Jude miró hacia la radio, con ganas de darle un golpe con la llave de cruz para silenciarla. Entonces vio la fotografía que estaba al lado del aparato y se olvidó de su intención de apagar la radio. Era una fotografía de unos quince por treinta centímetros, colocada en un marco de plata. Craddock sonreía desde ella. Llevaba su traje negro, con los botones del tamaño de un dólar de plata brillando en la chaqueta. Tenía una mano puesta sobre su sombrero de fieltro, como si estuviera a punto de levantarlo para saludar. La otra mano reposaba sobre el hombro de una niña pequeña, de frente ancha y ojos azules bien separados, la hija de Jessica, que tanto se parecía a Anna. La cara de la pequeña, bronceada por el sol en la fotografía, era inexpresiva e inmutable, el rostro de alguien que espera salir de un ascensor que agobia por demasiado lento. Era una expresión por completo carente de sentimientos. Tal ademán hacía que la niña se pareciera más a Anna, cuando ésta se encontraba en el punto máximo de una de sus depresiones. La enorme semejanza perturbaba a Jude.

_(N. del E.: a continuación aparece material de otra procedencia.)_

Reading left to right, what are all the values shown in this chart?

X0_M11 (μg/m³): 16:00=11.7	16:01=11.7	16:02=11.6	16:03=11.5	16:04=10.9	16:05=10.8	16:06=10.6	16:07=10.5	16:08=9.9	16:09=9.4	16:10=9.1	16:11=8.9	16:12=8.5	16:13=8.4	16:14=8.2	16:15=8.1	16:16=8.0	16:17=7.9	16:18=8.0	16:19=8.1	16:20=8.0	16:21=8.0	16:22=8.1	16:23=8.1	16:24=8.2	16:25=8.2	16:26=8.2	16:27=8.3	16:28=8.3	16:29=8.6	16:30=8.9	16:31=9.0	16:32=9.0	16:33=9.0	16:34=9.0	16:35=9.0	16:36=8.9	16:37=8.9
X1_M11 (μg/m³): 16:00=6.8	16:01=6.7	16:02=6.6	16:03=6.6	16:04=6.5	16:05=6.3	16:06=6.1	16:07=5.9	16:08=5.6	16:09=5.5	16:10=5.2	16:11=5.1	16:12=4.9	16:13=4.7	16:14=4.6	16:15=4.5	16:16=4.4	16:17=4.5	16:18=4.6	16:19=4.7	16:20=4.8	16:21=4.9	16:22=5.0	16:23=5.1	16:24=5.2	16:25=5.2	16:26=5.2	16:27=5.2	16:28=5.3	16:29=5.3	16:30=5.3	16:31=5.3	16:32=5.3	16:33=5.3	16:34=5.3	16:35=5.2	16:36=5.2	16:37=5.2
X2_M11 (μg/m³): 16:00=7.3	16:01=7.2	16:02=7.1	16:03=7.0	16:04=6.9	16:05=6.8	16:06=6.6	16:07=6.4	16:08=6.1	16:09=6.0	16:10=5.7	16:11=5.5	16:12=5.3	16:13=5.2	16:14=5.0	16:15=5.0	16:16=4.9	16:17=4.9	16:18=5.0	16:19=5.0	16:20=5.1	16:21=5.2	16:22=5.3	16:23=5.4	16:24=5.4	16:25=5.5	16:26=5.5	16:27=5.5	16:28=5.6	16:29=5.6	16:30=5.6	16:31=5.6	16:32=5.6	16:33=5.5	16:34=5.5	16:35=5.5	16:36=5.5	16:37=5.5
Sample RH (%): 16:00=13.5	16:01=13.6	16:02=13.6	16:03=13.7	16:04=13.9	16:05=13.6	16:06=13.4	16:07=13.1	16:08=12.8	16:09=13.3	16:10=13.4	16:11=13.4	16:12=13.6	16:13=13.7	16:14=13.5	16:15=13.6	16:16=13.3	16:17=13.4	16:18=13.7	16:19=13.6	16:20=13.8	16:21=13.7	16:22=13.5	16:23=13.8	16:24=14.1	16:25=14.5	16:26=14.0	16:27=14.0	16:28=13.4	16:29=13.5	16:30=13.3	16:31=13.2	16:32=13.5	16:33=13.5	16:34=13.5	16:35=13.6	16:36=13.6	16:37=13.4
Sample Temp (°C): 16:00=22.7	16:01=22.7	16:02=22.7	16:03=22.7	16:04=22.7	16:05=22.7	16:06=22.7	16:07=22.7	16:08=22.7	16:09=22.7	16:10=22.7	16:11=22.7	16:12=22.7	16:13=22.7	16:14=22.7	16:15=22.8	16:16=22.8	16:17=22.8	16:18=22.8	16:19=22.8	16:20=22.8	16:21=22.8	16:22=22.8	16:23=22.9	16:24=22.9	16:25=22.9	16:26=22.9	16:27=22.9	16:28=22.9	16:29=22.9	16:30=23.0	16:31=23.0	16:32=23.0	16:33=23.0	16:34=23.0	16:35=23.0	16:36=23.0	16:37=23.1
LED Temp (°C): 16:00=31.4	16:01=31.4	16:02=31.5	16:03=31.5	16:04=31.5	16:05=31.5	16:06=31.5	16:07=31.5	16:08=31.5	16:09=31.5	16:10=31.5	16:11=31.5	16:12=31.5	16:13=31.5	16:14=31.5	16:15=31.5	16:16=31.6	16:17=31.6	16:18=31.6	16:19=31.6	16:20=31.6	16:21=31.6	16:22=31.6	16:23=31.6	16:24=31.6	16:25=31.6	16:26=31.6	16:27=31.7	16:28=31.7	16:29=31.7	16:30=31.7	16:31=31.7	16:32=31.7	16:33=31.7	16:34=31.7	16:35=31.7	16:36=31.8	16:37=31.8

Aprovechando su distracción, Jessica se estaba arrastrando hacia atrás por el suelo, intentando poner más distancia entre los dos. Cuando vio que trataba de apartarse, Jude la cogió por la blusa otra vez, y voló otro botón. La camisa de la mujer colgaba de sus hombros, abierta hasta la cintura. Con el dorso de uno de los brazos, Jude se secó el sudor de la frente. Era un simple respiro. No había terminado de hablar todavía.

—Anna nunca entró en detalles, pero me contó que había sufrido abusos sexuales cuando era pequeña. Se esforzaba tanto por evitar cualquier pregunta, que resultaba obvio. En la última carta que me escribió, confesaba que estaba cansada de guardar sus terribles secretos, que no podía soportarlo más. A primera vista, parecían palabras de una persona con impulsos suicidas. Tardé un tiempo en darme cuenta de lo que realmente quería decir. Anhelaba sacar a la luz las verdades que había escondido tanto tiempo en su interior. Contar cómo su padrastro la ponía en trance, y así él podía hacer lo que quisiera con ella. Era un buen hipnotizador, pero nadie es perfecto... Podía hacerle olvidar lo ocurrido durante un tiempo, pero le resultaba imposible eliminar completamente los recuerdos de lo sucedido. Todo reaparecía cada vez que Florida sufría uno de sus ataques emocionales. Al final, siendo ya una adolescente, supongo, ella lo vio, comprendió lo que él había hecho. Anna pasó muchos años huyendo de esa terrible verdad. Escapando de él. Pero yo la puse en el tren y la envié de regreso, con lo que terminó otra vez ante su verdugo. Llegó y vio lo viejo que estaba, lo cerca de la muerte que se encontraba el monstruo. Y tal vez decidió que ya no tenía por qué seguir huyendo. —Jude había pensado mucho en el asunto. No tenía intención de guardarse nada—. Así que amenazó con contar lo que Craddock había hecho. ¿No es cierto? Dijo que se lo contaría a todo el mundo, que haría que la ley cayese sobre él. Por eso la mató. La puso en trance una vez más y le cortó las venas en el baño. Se las rajó y observó tranquilamente cómo se desangraba, se sentó allí y vio cómo se le iba la vida...

—Basta ya de decir esas cosas de él —exclamó Jessica, con voz aguda, punzante, chillona—. Aquella última noche fue terrible. Las cosas que le hizo y le dijo fueron horribles. Le escupió. Trató de matarlo, intentó empujarlo para que se cayese por las escaleras; a él, un anciano débil. Nos amenazó, a todos nos amenazó. Dijo que nos iba a quitar a Reese. Juró que usaría el dinero y los abogados que usted podía proporcionarle para enviar a mi padre a la cárcel. Rezumaba odio.